Mikhail Baryshnikov in US premiere of Yasushi Inoue’s The Hunting Gun at Baryshnikov Arts Center

The Hunting Gun

Mikhail Baryshnikov is set to take to the stage in The Hunting Gun – adapted for the stage by Serge Lamothe and directed by François Girard. The Hunting Gun is a two-hander performed entirely in Japanese starring Miki Nakatani as Shoko, Midori, and Saiko, and Mikhail Baryshnikov in the non-speaking role of Josuke Misugi. 

The Hunting Gun Three letters. One tragedy.

Josuke Misugi receives three letters from different women: his wife, his mistress and her daughter. The first is from young Shoko, who just discovered her mother’s affair through the reading of her diary. The second is from his wife Midori, revealing she’s known about the infidelity from the start. And the third is a farewell from Saiko, his lover of thirteen years: “By the time you read this, I will no longer be among the living.”

Weaving these three viewpoints with consummate skill, one of Japan’s most celebrated authors Yarushi Inoue gives universal resonance to Misugi’s demise. He turns what could have been the mundane account of adultery into a compelling love story that is considered a classic of world literature.

This stage adaptation is a monologue for three voices, and a single actress embodies all three women, transforming before our eyes. At the end of her letter, Shoko drops her school uniform to reveal Midori’s exuberant outfit who, in turn, undresses to slip into Saiko’s funeral kimono.

Behind a scrim presenting fragments of letters, the increasingly tormented hunter Josuke Misugi cleans his gun. He seems to exist in a different time space. The simple action he performs, which would normally take only a few minutes, is stretched through the entire duration of the play: piking up his gun in ultra-slow-motion, inspecting it, meticulously cleaning its barrels and finally standing to aim at his wife’s back.
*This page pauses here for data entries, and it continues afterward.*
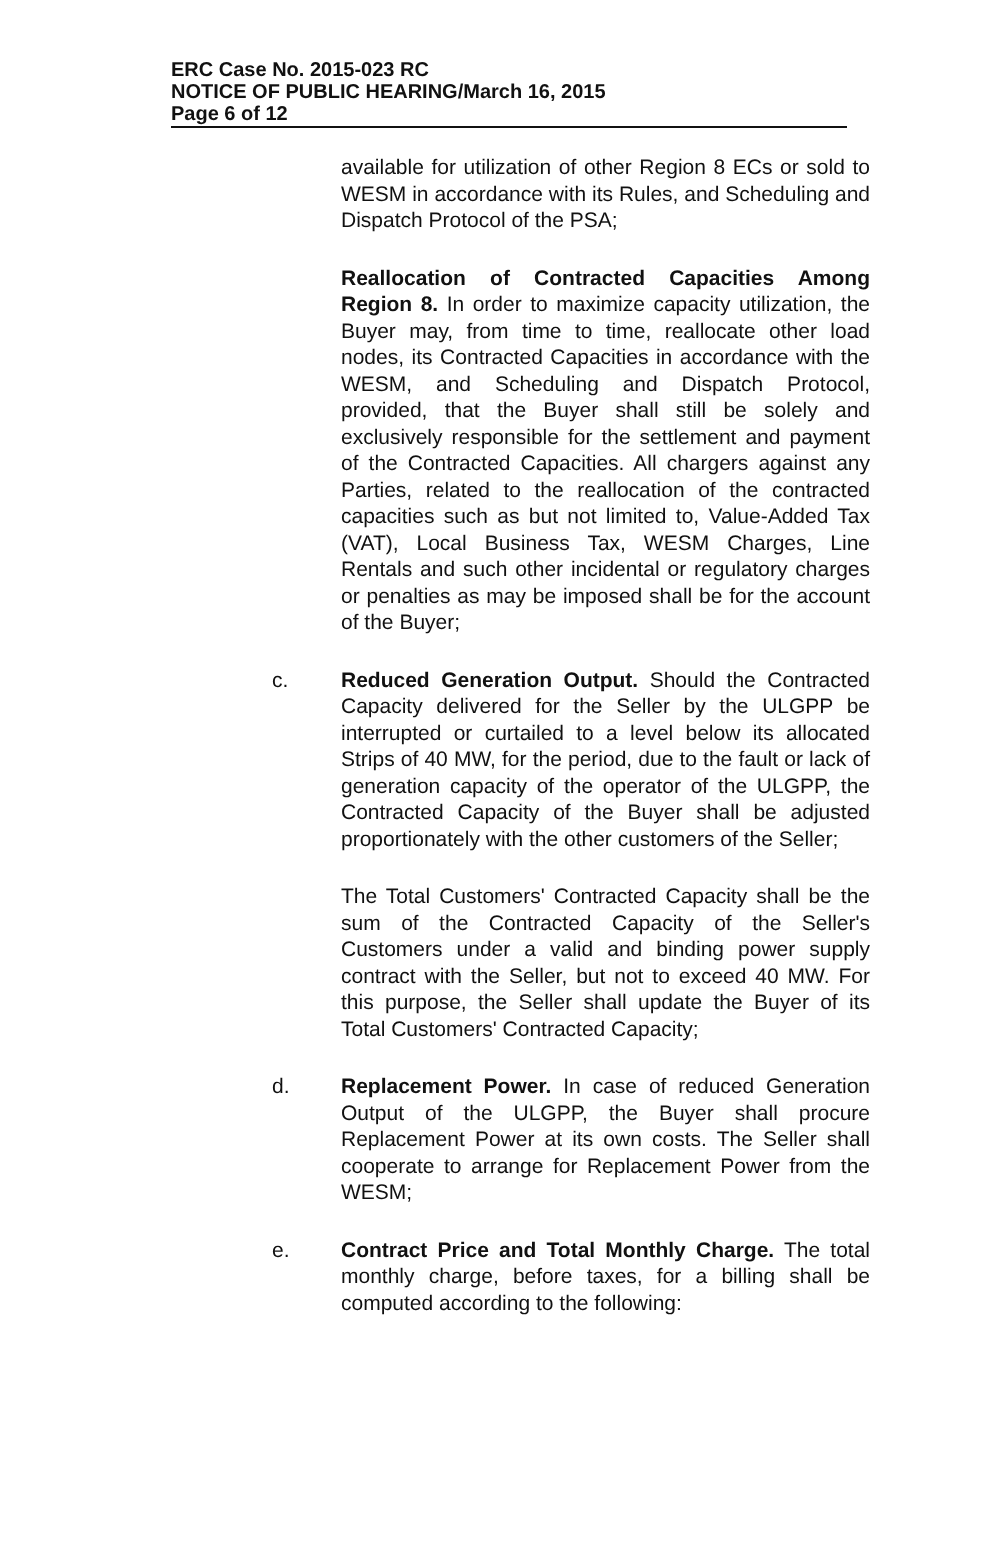ERC Case No. 2015-023 RC
NOTICE OF PUBLIC HEARING/March 16, 2015
Page 6 of 12
available for utilization of other Region 8 ECs or sold to WESM in accordance with its Rules, and Scheduling and Dispatch Protocol of the PSA;
Reallocation of Contracted Capacities Among Region 8. In order to maximize capacity utilization, the Buyer may, from time to time, reallocate other load nodes, its Contracted Capacities in accordance with the WESM, and Scheduling and Dispatch Protocol, provided, that the Buyer shall still be solely and exclusively responsible for the settlement and payment of the Contracted Capacities. All chargers against any Parties, related to the reallocation of the contracted capacities such as but not limited to, Value-Added Tax (VAT), Local Business Tax, WESM Charges, Line Rentals and such other incidental or regulatory charges or penalties as may be imposed shall be for the account of the Buyer;
c. Reduced Generation Output. Should the Contracted Capacity delivered for the Seller by the ULGPP be interrupted or curtailed to a level below its allocated Strips of 40 MW, for the period, due to the fault or lack of generation capacity of the operator of the ULGPP, the Contracted Capacity of the Buyer shall be adjusted proportionately with the other customers of the Seller;
The Total Customers' Contracted Capacity shall be the sum of the Contracted Capacity of the Seller's Customers under a valid and binding power supply contract with the Seller, but not to exceed 40 MW. For this purpose, the Seller shall update the Buyer of its Total Customers' Contracted Capacity;
d. Replacement Power. In case of reduced Generation Output of the ULGPP, the Buyer shall procure Replacement Power at its own costs. The Seller shall cooperate to arrange for Replacement Power from the WESM;
e. Contract Price and Total Monthly Charge. The total monthly charge, before taxes, for a billing shall be computed according to the following: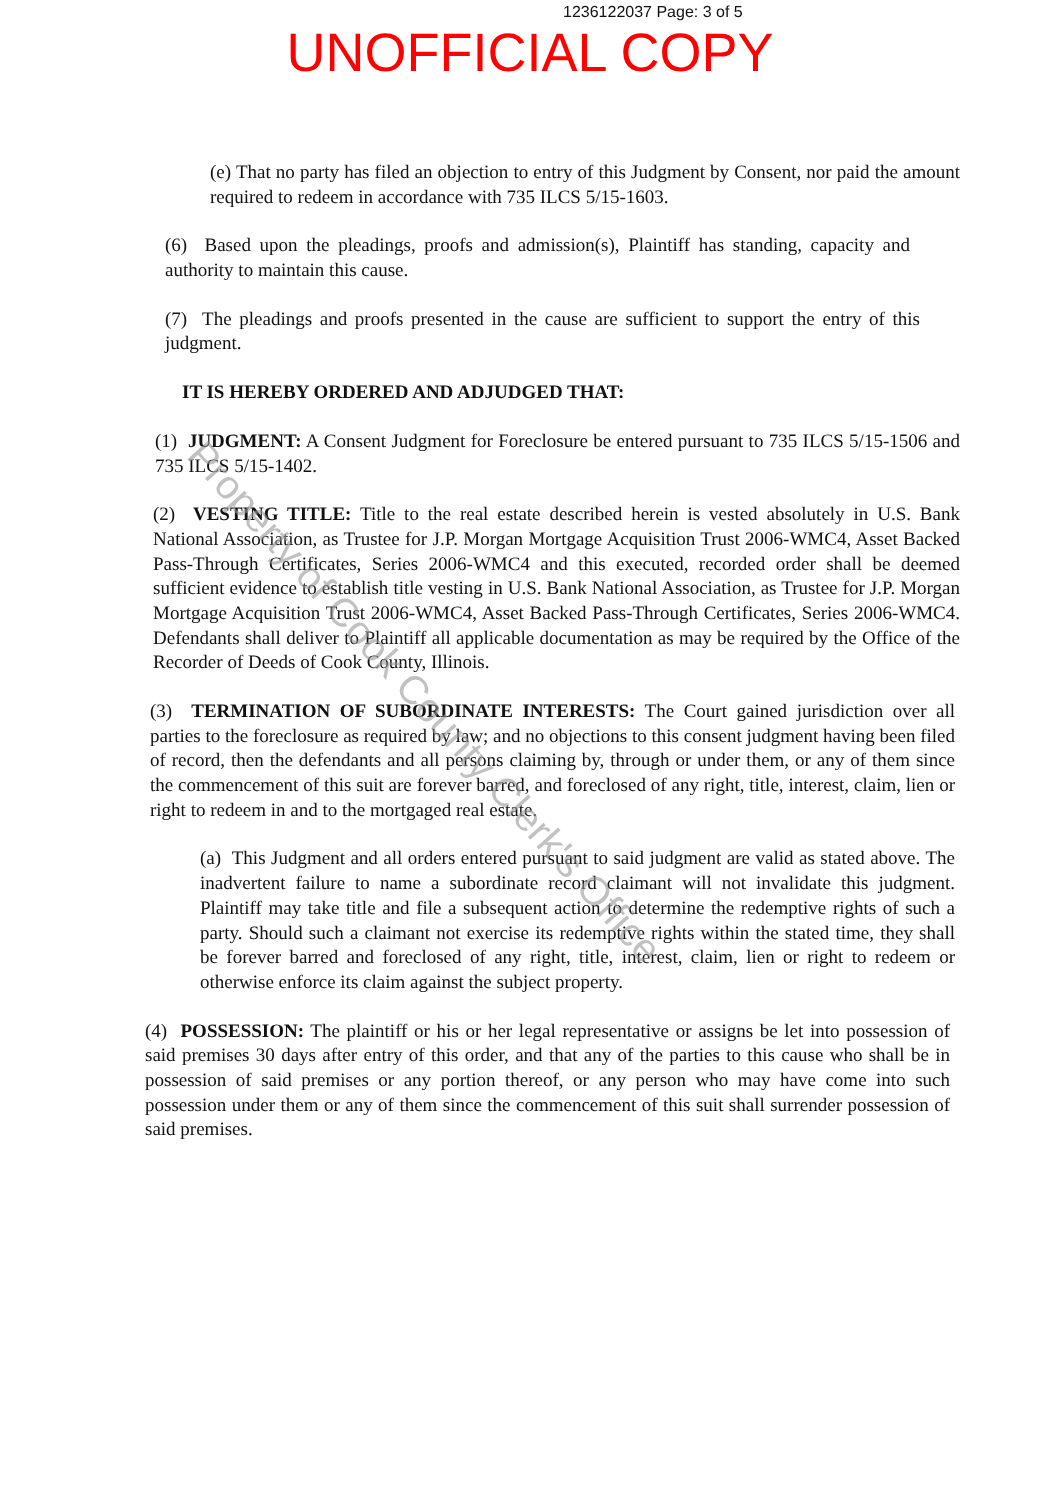1236122037 Page: 3 of 5
UNOFFICIAL COPY
(e) That no party has filed an objection to entry of this Judgment by Consent, nor paid the amount required to redeem in accordance with 735 ILCS 5/15-1603.
(6) Based upon the pleadings, proofs and admission(s), Plaintiff has standing, capacity and authority to maintain this cause.
(7) The pleadings and proofs presented in the cause are sufficient to support the entry of this judgment.
IT IS HEREBY ORDERED AND ADJUDGED THAT:
(1) JUDGMENT: A Consent Judgment for Foreclosure be entered pursuant to 735 ILCS 5/15-1506 and 735 ILCS 5/15-1402.
(2) VESTING TITLE: Title to the real estate described herein is vested absolutely in U.S. Bank National Association, as Trustee for J.P. Morgan Mortgage Acquisition Trust 2006-WMC4, Asset Backed Pass-Through Certificates, Series 2006-WMC4 and this executed, recorded order shall be deemed sufficient evidence to establish title vesting in U.S. Bank National Association, as Trustee for J.P. Morgan Mortgage Acquisition Trust 2006-WMC4, Asset Backed Pass-Through Certificates, Series 2006-WMC4. Defendants shall deliver to Plaintiff all applicable documentation as may be required by the Office of the Recorder of Deeds of Cook County, Illinois.
(3) TERMINATION OF SUBORDINATE INTERESTS: The Court gained jurisdiction over all parties to the foreclosure as required by law; and no objections to this consent judgment having been filed of record, then the defendants and all persons claiming by, through or under them, or any of them since the commencement of this suit are forever barred, and foreclosed of any right, title, interest, claim, lien or right to redeem in and to the mortgaged real estate.
(a) This Judgment and all orders entered pursuant to said judgment are valid as stated above. The inadvertent failure to name a subordinate record claimant will not invalidate this judgment. Plaintiff may take title and file a subsequent action to determine the redemptive rights of such a party. Should such a claimant not exercise its redemptive rights within the stated time, they shall be forever barred and foreclosed of any right, title, interest, claim, lien or right to redeem or otherwise enforce its claim against the subject property.
(4) POSSESSION: The plaintiff or his or her legal representative or assigns be let into possession of said premises 30 days after entry of this order, and that any of the parties to this cause who shall be in possession of said premises or any portion thereof, or any person who may have come into such possession under them or any of them since the commencement of this suit shall surrender possession of said premises.
Property of Cook County Clerk's Office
Borrowing from Japanese Zen aesthetics, the set’s floor is successively draped with three fundamental elements: water, stone, and wood. After Shoko wanders in a lily pond, the waters withdraw to reveal a terrain of smooth black stones. Then, at the climax of Midori’s rage, the stones magically vanish to expose a wooden deck on which Saiko recites her suicide letter.